Several thinkers (including, for example, Boyd 2020 and Hazel Henderson) have suggested that the concept of real capital – or multi-capital – be introduced into the political economy to aid decision-making at policy level as well at corporate level. This may overcome one of the failings of standard economics: Policy makers often rely on economists to provide their decision bases. However, one of the failings of standard economics when preparing decision bases for policy makers, is that anything that cannot be valued in money is seen to have no value or little value. The Earth does not send a bill for the use of its atoms so the stewardship of the material world is left out. Without a comprehensive valuation framework, policy makers and strategists are likely to miss the full picture by just relying on monetary values and make decisions that could be detrimental to society, counter to the intentions of the policy.

This article gives a general explanation of the category of real capital that is built capital, and how to use its valuation in preparing decision bases. The Real Capital approach gives a more robust decision basis, helping identify long term investment needs and policy that steers investment and activities to avoid capital degeneration and promote capital regeneration.

Real Capital is something that is used in the production of
goods and services, but not used up.

Note that capital is necessary but not sufficient to provide services. The capital is utilised in the production system. There are several categorisation methods, but I prefer the following to describe built capital:

Built Capital: All man-made things that are used to provide our basic and other needs: houses, roads, factories, equipment, tools etc. This includes systems like telecoms, payments, etc.

The performance of the firm in terms of its environmental impact is very much determined by the capability and capacity of the firm to operate in a circular economic manner. That is to say, that the firm uses renewable energy and recycled and natural materials as inputs. Its waste should be recyclable. Its products should last as long as possible. This capability is provided by the built capital. This is illustrated in the diagram below.

In other words, our built capital, embedded in the production apparatus needs to perform to circular standards.

Built Capital is infrastructure providing for all, in a sustainable way, safe, efficient and comfortable:
– Housing
– Transport
– Energy
– Food production and distribution
– Health and education

If a society is to function in a circular manner, then firms need to invest in infrastructure, built capital, that affords this.
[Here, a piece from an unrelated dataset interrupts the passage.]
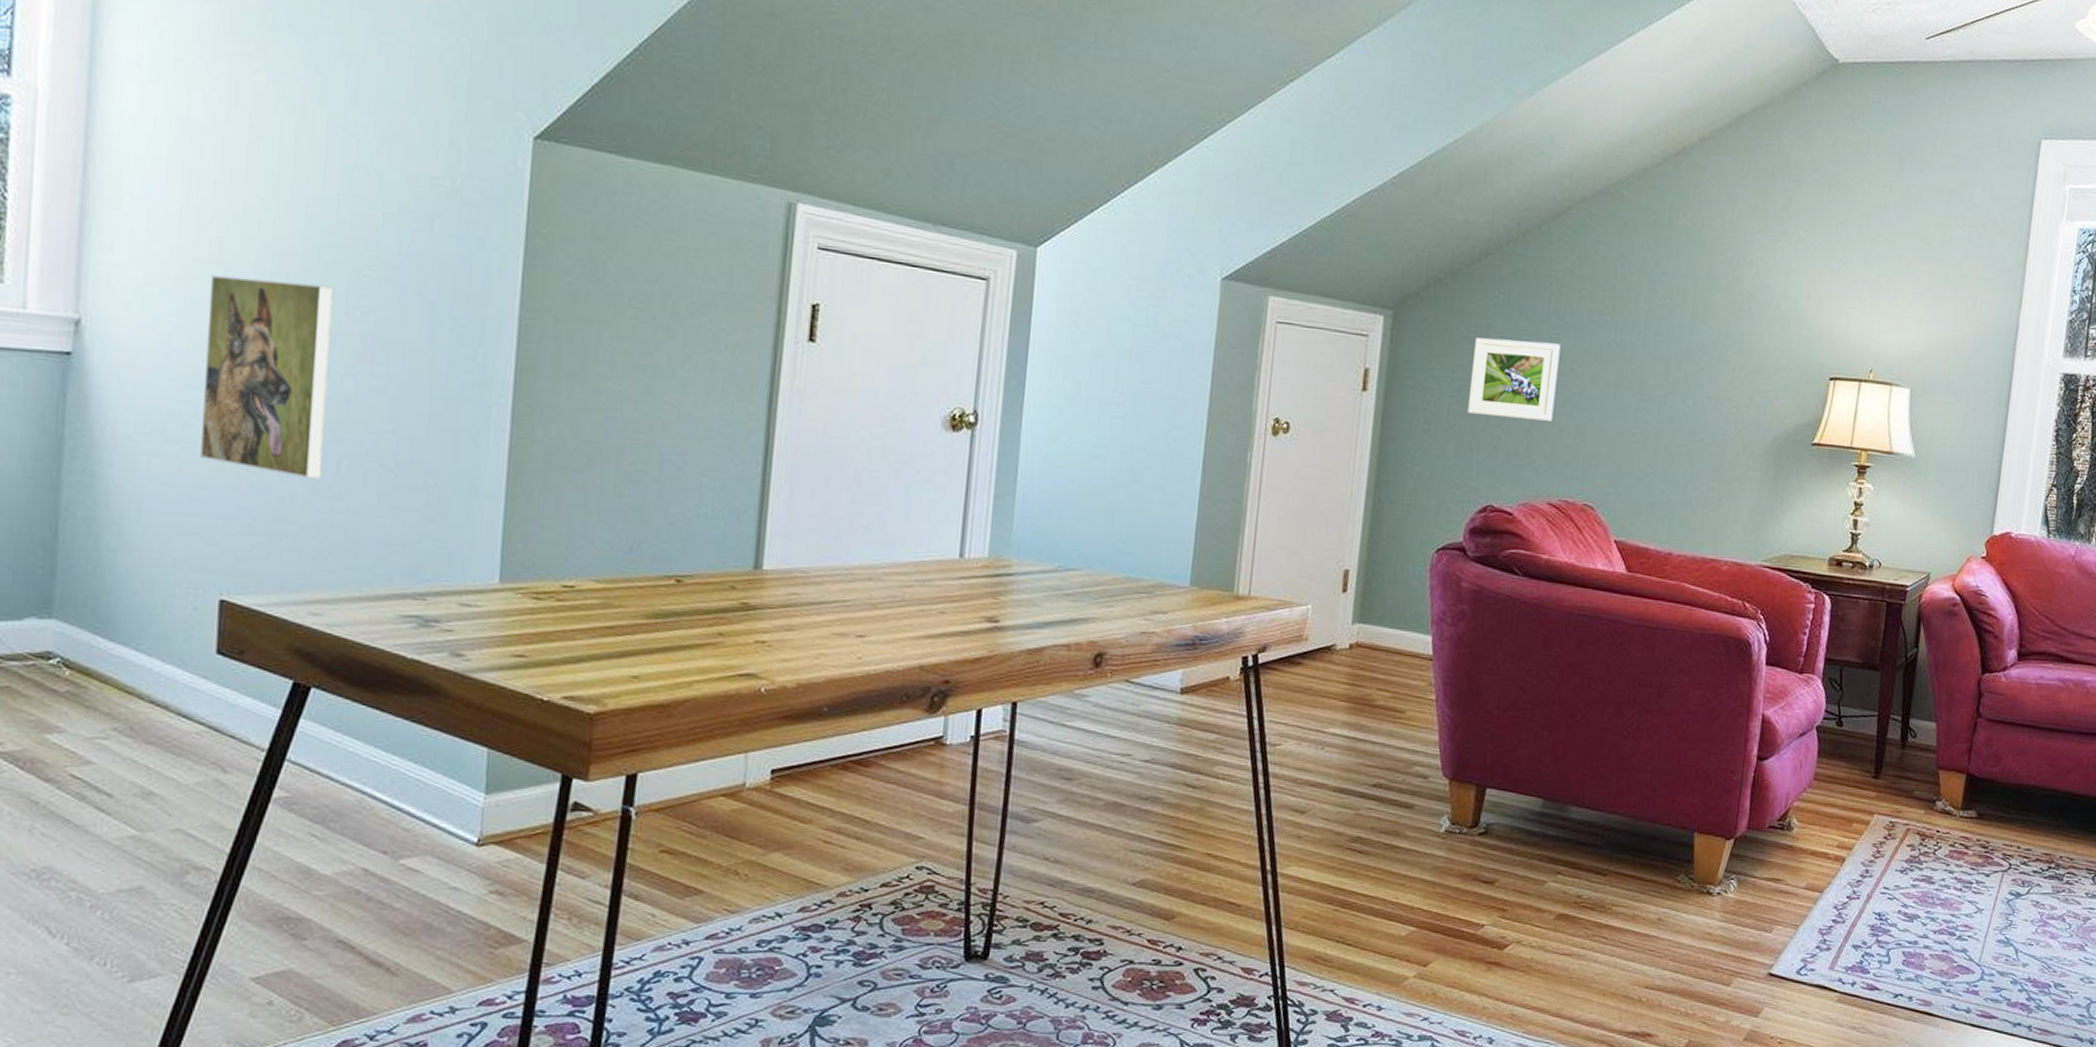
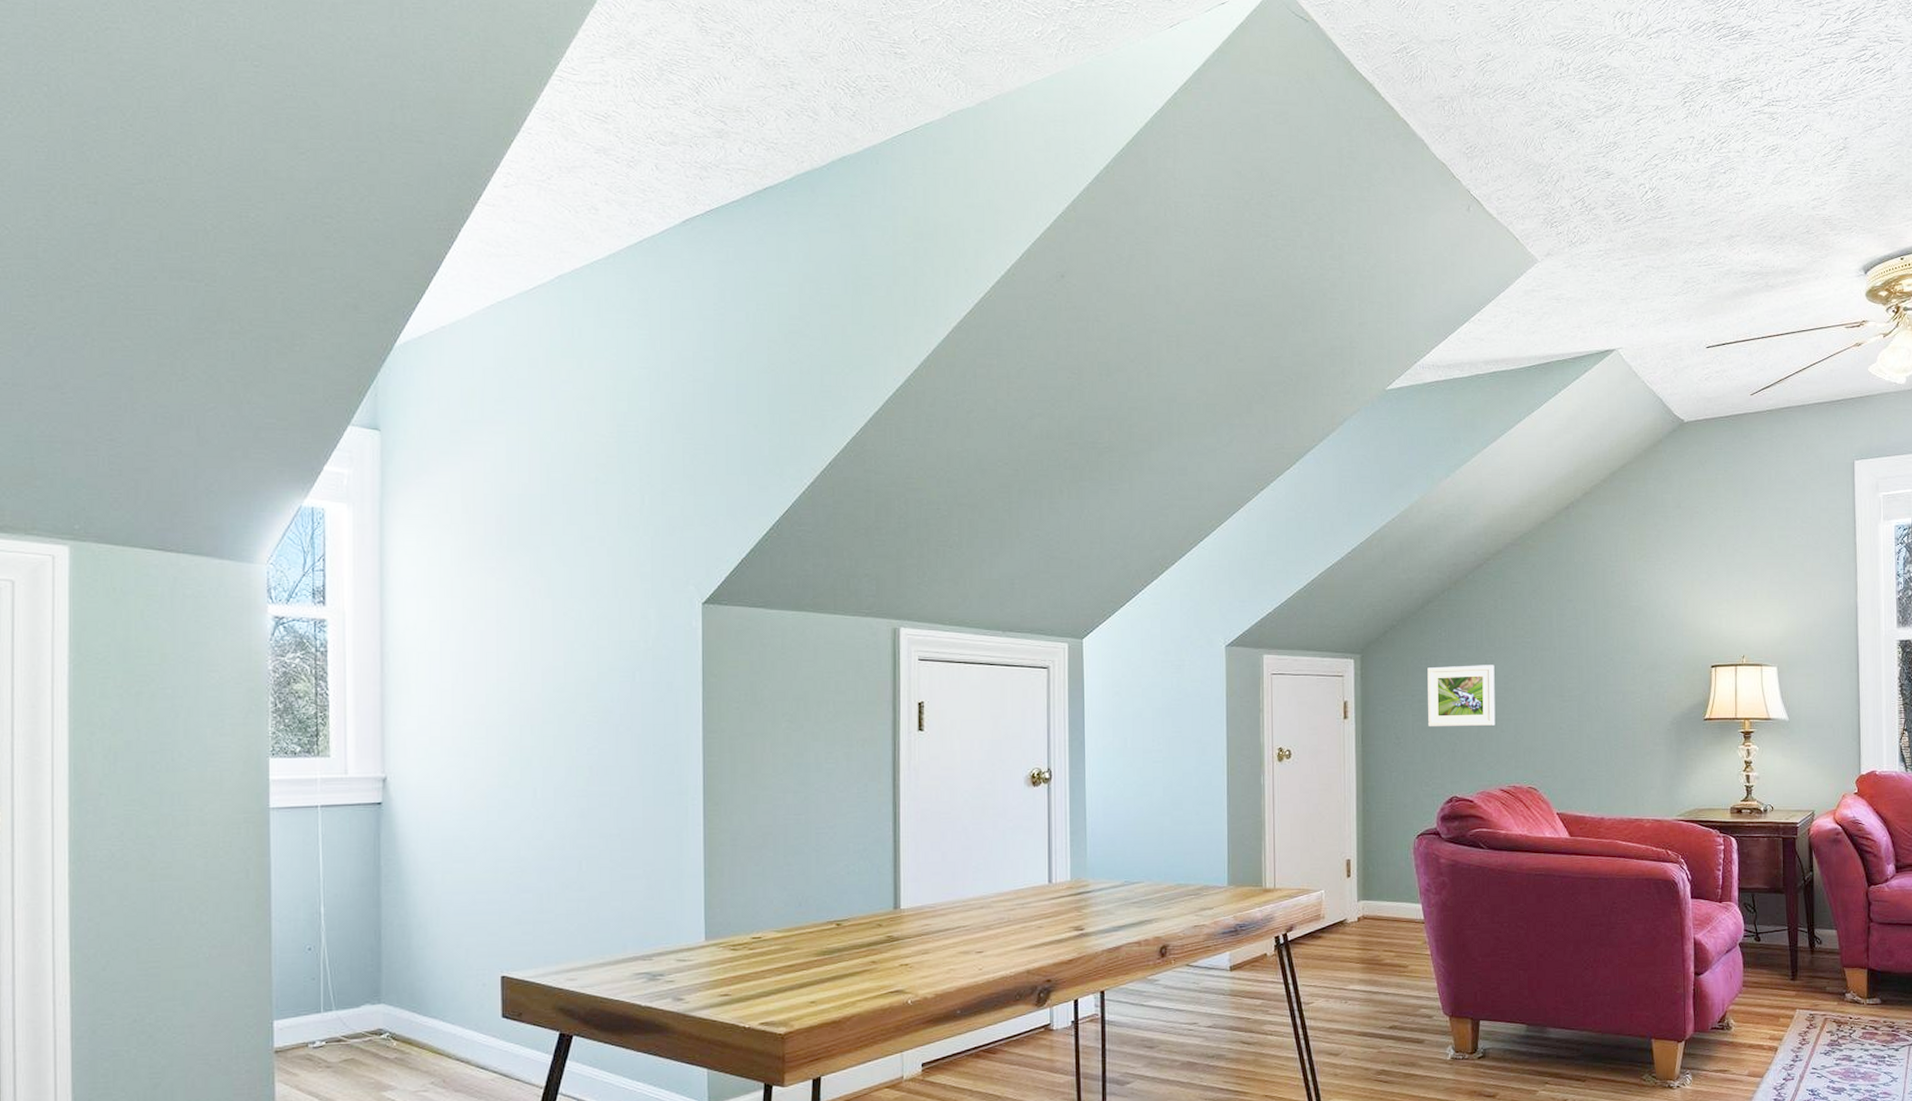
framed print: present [199,275,335,479] -> none [477,731,568,877]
For policy makers it is vital to know both the capability and performance of current infrastructure, and the capability of the Best Available Technology (BAT).

We need our built capital to be developed to maturity

If capital is something used but not used up, then mature real capital is when it is developed to a stage that it can provide the services needed by the population it is intended to serve in the way that conforms to norms of sustainability.

Having set the maturity level at 100%, a decision basis could illustrate the performance of a particular industry or cluster of industries according to the diagram below, provided for illustrative purposes for a fictitious industry.

Stylistic representation of Built Capital performance in a company or industry

In the diagram above, 100% represents the desired capital maturity level, BAT represents the performance achieved with the best technology available. The blue are represents actual performance and the red is the capability minus the actual, i.e. the amount of capacity that is not being used.

The infrastructure of the firm needs to run on fossil-free energy, use recyclable inputs, create recyclable wast and produce products that last (i.e. are reparable, upgradeable and long lasting).

According to this stylistic, the challenge for policy is to accelerate use of current capacity for fossil-free energy whilst stimulating development of replacement technology.

For inputs, the capability is there but not the practice, which needs to be stimulated to change. For the recyclability of waste, there is technological development needed as a priority as well as a switch to BAT. For the extension of product lifetime, the data shows that the lifetime could be doubled with existing technology and that BAT is insufficient for needs.

For more focus on infrastructure capability, concerted efforts are needed from both the scientific and political communities. Scientists must engage more actively in public discourse on the way our infrastructure is performing, effectively communicating their findings to policymakers and the general public in accessible language. Additionally, interdisciplinary collaborations between scientists, policymakers, and other stakeholders can facilitate the integration of data on our infrastructure capability and performance into policy development processes.